I like the fact that each of the different ranks offers a special ability – this gives you a lot of flexibility in trying to come up with your best move. A well timed “4” card can let you sneak in 2 cubes on any card, and you might be able to surprise your opponents with a sudden majority or scoring trigger. If you have a handful of “1”s, you might be able to pepper the board with cubes.
You can rarely be entirely comfortable with your situation on a card until it is scored – this is because of the Competitor. The competitor icon shows up on two-thirds of the card, so you should expect plenty of neutral colored cubes to be placed on the cards, and it can be quite painful to be edged out for a position by the Competitor at the last minute.

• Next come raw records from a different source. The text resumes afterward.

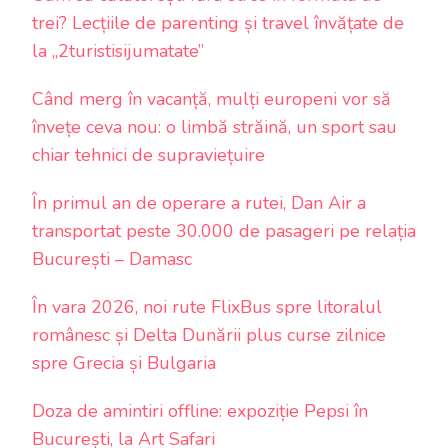
trei? Lecțiile de parenting și travel învățate de
la „2turistisijumatate”
Când merg în vacanță, mulți europeni vor să
învețe ceva nou: o limbă străină, un sport sau
chiar tehnici de supraviețuire
În primul an de operare a rutei, Dan Air a
transportat peste 30.000 de pasageri pe relația
București – Damasc
În vara 2026, noi rute FlixBus spre litoralul
românesc și Delta Dunării plus curse zilnice
spre Grecia și Bulgaria
Doza de amintiri offline: expoziție Pepsi în
București, la Art Safari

The components of the game are well done. The game itself comes in the small size Rio Grande box (think Race for the Galaxy), and the route tiles are made of thick sturdy cardboard. The artwork helps transport you to Mumbai as you play the game. My only quibble with the components are the player aid cards. These cards have black text written on a dark grey background – and I find this color combination hard to read. The good news is – the rules to the game are fairly easy to grasp and remember – and most players do not need the aid card after about the midway point of the first game – so in the end, the legibility of the card may be a moot issue.
Tiffin presents you with a challenging game that should play right around 30-40 minutes once you are familiar with the rules. It is an excellent game for the super-filler category. It was great to see this game evolve from its earliest iteration, and the end result is well worth playing.

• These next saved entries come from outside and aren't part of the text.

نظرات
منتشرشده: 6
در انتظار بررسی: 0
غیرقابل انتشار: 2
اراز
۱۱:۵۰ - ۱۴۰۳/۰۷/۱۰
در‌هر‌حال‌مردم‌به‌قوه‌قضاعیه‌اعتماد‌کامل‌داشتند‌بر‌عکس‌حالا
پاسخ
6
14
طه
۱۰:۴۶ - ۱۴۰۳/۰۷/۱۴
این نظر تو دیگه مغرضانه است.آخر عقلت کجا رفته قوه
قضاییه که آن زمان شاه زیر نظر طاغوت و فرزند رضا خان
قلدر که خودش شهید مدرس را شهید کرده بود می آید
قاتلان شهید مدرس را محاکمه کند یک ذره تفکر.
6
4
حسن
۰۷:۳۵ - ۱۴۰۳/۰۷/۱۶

Thoughts from other Opinionated Gamers
Karen M: I picked up a copy of this at Origins knowing nothing about it. I was totally drawn by the theme. I first became aware of the dabbawallas in Mumbai via the delightful film “The Lunchbox” which I highly recommend. In any case, the game is an interesting mix of pick up and deliver and area control. The only complaint I have is that I wish there was some variability in the Tiffin Tracking Pile but that wouldn’t make sense with the theme. I’ve only played a couple of times and I’m concerned the game will be too “samey” after a few games. Time will tell.

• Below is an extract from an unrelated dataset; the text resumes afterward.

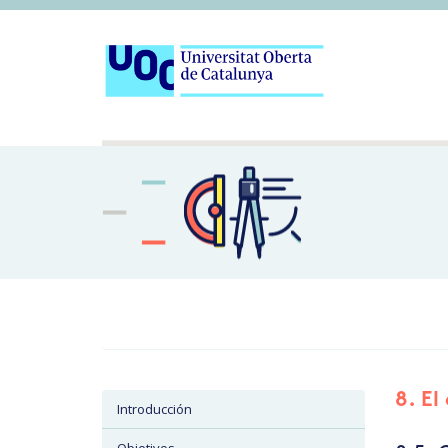
8. El
Introducción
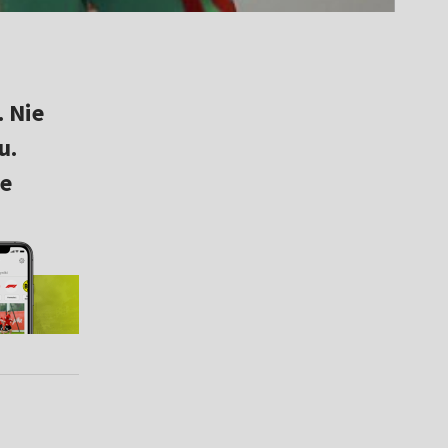
. Nie
u.
ze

Mary Prasad (one play): I don’t typically like area control games but this one is light enough and short enough that it doesn’t feel like a constant oppressive struggle (which is how I feel about many in that genre). The card abilities make the game interesting – giving you more choices. The special player cards are helpful to get a route you really want as long as you work out the timing. It’s helpful to note what cards your opponents are collecting as well. Now for the downsides… the tiffin boards flip so your game may not have many of one color but more of another color, while the number of colored (drafted) cards remains the same. This can create a problem if you collected cards of the shorted color, and although you may use 2 of the same number as a wild of that number, it isn’t as efficient. (I would be tempted to choose the sides to take this random element out, i.e. choose more equal numbers of colors.) I wouldn’t recommend playing with more than 3… the 4 player is a bit too chaotic (unless you like that sort of thing). The score track is problematic (snaking) – too easy to bump and hard to follow or see if you are across the table. As a more minor note, the artwork is too dark – I would have liked to see more bright colors. India is a country of vivid colors, e.g. the traditional wedding dress is red – white is reserved for mourning. They even have a celebration, Holi, a Spring festival of colors: a free-for-all where people color each other with colored powders and water.
Ratings from the Opinionated Gamers
- I love it!
- I like it. Dale Y, Karen M, Lorna, Mary P.